─── PROVIDED INFORMATION ───

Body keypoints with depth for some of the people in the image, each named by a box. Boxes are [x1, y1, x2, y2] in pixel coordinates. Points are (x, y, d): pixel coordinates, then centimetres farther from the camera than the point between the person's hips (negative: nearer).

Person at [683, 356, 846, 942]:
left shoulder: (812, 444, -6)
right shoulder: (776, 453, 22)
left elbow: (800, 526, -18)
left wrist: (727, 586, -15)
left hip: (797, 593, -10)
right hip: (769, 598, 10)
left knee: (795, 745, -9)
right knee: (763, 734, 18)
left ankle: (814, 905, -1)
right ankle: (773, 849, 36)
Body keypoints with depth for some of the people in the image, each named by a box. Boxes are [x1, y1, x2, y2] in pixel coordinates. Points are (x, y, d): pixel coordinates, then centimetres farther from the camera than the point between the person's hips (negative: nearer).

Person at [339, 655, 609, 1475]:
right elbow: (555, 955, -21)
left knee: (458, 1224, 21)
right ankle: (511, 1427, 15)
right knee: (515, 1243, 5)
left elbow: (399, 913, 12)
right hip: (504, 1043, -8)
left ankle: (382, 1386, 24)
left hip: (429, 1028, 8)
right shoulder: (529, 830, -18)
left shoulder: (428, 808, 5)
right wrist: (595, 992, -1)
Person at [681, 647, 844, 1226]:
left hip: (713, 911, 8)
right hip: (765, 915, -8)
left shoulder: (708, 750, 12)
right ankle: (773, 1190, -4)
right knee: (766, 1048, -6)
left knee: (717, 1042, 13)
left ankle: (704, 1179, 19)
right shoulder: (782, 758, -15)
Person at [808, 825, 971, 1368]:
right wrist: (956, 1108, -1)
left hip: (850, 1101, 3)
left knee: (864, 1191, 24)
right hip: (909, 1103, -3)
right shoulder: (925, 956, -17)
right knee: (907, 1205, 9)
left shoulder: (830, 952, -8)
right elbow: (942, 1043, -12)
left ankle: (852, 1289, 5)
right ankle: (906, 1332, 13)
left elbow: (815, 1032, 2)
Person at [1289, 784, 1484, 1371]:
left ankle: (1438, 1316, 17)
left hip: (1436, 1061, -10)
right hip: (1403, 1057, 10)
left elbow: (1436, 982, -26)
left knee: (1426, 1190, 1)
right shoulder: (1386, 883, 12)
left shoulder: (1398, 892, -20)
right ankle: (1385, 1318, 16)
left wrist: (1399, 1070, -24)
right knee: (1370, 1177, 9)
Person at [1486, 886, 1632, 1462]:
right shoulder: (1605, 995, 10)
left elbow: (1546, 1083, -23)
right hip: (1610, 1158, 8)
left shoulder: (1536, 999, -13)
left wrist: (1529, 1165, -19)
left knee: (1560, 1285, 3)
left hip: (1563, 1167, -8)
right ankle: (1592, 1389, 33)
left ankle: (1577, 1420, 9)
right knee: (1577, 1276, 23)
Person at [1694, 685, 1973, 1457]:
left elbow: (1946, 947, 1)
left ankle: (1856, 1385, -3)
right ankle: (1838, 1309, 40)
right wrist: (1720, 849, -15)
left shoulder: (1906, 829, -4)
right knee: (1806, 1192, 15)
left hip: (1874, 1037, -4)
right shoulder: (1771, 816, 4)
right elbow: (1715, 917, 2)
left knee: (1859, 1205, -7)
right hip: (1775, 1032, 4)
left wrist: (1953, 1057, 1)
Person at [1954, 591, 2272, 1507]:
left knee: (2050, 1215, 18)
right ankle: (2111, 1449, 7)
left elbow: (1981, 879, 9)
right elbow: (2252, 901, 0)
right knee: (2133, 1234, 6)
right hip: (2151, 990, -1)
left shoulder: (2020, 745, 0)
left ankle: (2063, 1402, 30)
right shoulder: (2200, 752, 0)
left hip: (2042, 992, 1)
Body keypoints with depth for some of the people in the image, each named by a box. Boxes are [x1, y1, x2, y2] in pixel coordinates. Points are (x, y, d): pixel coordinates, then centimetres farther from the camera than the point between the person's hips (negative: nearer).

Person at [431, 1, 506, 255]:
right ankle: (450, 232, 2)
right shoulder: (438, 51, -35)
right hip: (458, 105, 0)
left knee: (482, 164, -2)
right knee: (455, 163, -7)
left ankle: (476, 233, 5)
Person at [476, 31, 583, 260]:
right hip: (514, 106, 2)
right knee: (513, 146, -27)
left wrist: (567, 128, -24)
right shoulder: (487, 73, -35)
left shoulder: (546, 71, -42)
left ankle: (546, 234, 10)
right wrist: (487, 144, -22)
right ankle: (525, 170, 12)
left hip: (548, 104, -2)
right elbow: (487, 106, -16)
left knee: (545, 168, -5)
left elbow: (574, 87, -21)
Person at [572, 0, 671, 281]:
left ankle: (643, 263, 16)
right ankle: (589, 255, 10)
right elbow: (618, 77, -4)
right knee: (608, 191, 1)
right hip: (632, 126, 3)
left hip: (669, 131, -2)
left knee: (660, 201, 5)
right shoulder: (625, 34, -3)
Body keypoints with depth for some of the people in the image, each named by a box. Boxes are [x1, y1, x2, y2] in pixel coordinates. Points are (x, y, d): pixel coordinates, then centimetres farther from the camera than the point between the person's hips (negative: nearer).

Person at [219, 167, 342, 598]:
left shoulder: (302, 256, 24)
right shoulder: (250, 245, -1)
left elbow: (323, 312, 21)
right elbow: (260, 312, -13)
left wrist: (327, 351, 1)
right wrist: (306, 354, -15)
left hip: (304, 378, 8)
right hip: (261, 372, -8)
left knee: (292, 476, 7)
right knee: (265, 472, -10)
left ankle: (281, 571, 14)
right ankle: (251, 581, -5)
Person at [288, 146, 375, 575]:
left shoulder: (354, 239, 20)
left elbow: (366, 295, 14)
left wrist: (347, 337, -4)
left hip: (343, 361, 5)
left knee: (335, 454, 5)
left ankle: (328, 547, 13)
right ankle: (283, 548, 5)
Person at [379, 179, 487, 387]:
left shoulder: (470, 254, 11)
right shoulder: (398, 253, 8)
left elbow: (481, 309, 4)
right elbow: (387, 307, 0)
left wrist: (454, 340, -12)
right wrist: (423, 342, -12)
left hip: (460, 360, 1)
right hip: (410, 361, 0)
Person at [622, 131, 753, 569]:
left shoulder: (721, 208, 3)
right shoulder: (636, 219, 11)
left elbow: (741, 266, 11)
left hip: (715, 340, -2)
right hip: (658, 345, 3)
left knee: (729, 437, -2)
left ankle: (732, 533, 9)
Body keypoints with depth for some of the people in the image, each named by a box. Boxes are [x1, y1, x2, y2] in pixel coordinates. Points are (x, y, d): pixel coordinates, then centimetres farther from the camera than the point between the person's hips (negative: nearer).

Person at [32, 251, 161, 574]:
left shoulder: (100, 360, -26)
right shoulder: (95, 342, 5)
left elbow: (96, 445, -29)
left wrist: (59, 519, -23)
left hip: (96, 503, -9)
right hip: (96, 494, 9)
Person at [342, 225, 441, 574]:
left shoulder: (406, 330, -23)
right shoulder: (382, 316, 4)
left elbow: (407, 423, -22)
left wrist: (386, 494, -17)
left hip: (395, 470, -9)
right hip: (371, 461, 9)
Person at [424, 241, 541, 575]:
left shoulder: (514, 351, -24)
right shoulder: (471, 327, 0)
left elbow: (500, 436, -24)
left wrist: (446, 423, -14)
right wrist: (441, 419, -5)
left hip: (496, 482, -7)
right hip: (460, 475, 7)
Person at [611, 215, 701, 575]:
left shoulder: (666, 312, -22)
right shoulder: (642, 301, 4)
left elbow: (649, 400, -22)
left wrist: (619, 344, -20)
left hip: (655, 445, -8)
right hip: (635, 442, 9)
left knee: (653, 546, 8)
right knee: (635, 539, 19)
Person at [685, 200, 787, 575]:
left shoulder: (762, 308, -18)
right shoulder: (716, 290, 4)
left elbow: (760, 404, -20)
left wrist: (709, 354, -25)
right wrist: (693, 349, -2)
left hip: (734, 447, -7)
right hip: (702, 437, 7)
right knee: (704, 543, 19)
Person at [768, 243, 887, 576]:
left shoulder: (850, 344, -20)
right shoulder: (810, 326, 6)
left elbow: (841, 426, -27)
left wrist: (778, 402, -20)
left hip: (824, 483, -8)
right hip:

───

DESCRIPTION OF THE TASK: With the line holding "right hip: (1775, 1032, 4)" as the first and the line holding "left shoulder: (470, 254, 11)" as the last, set down that range of the entries above exactly, and nothing else.

WRITTEN SOLUTION:
right hip: (1775, 1032, 4)
left wrist: (1953, 1057, 1)
Person at [1954, 591, 2272, 1507]:
left knee: (2050, 1215, 18)
right ankle: (2111, 1449, 7)
left elbow: (1981, 879, 9)
right elbow: (2252, 901, 0)
right knee: (2133, 1234, 6)
right hip: (2151, 990, -1)
left shoulder: (2020, 745, 0)
left ankle: (2063, 1402, 30)
right shoulder: (2200, 752, 0)
left hip: (2042, 992, 1)
Body keypoints with depth for some of the people in the image, each named by a box. Boxes are [x1, y1, x2, y2] in pixel coordinates. Points are (x, y, d): pixel coordinates, then centimetres farther from the camera than the point between the person's hips (negative: nearer).

Person at [431, 1, 506, 255]:
right ankle: (450, 232, 2)
right shoulder: (438, 51, -35)
right hip: (458, 105, 0)
left knee: (482, 164, -2)
right knee: (455, 163, -7)
left ankle: (476, 233, 5)
Person at [476, 31, 583, 260]:
right hip: (514, 106, 2)
right knee: (513, 146, -27)
left wrist: (567, 128, -24)
right shoulder: (487, 73, -35)
left shoulder: (546, 71, -42)
left ankle: (546, 234, 10)
right wrist: (487, 144, -22)
right ankle: (525, 170, 12)
left hip: (548, 104, -2)
right elbow: (487, 106, -16)
left knee: (545, 168, -5)
left elbow: (574, 87, -21)
Person at [572, 0, 671, 281]:
left ankle: (643, 263, 16)
right ankle: (589, 255, 10)
right elbow: (618, 77, -4)
right knee: (608, 191, 1)
right hip: (632, 126, 3)
left hip: (669, 131, -2)
left knee: (660, 201, 5)
right shoulder: (625, 34, -3)
Body keypoints with depth for some of the people in the image, each named by a box. Boxes are [x1, y1, x2, y2] in pixel coordinates. Points are (x, y, d): pixel coordinates, then centimetres farther from the camera than the point between the person's hips (negative: nearer).

Person at [219, 167, 342, 598]:
left shoulder: (302, 256, 24)
right shoulder: (250, 245, -1)
left elbow: (323, 312, 21)
right elbow: (260, 312, -13)
left wrist: (327, 351, 1)
right wrist: (306, 354, -15)
left hip: (304, 378, 8)
right hip: (261, 372, -8)
left knee: (292, 476, 7)
right knee: (265, 472, -10)
left ankle: (281, 571, 14)
right ankle: (251, 581, -5)
Person at [288, 146, 375, 575]:
left shoulder: (354, 239, 20)
left elbow: (366, 295, 14)
left wrist: (347, 337, -4)
left hip: (343, 361, 5)
left knee: (335, 454, 5)
left ankle: (328, 547, 13)
right ankle: (283, 548, 5)
Person at [379, 179, 487, 387]:
left shoulder: (470, 254, 11)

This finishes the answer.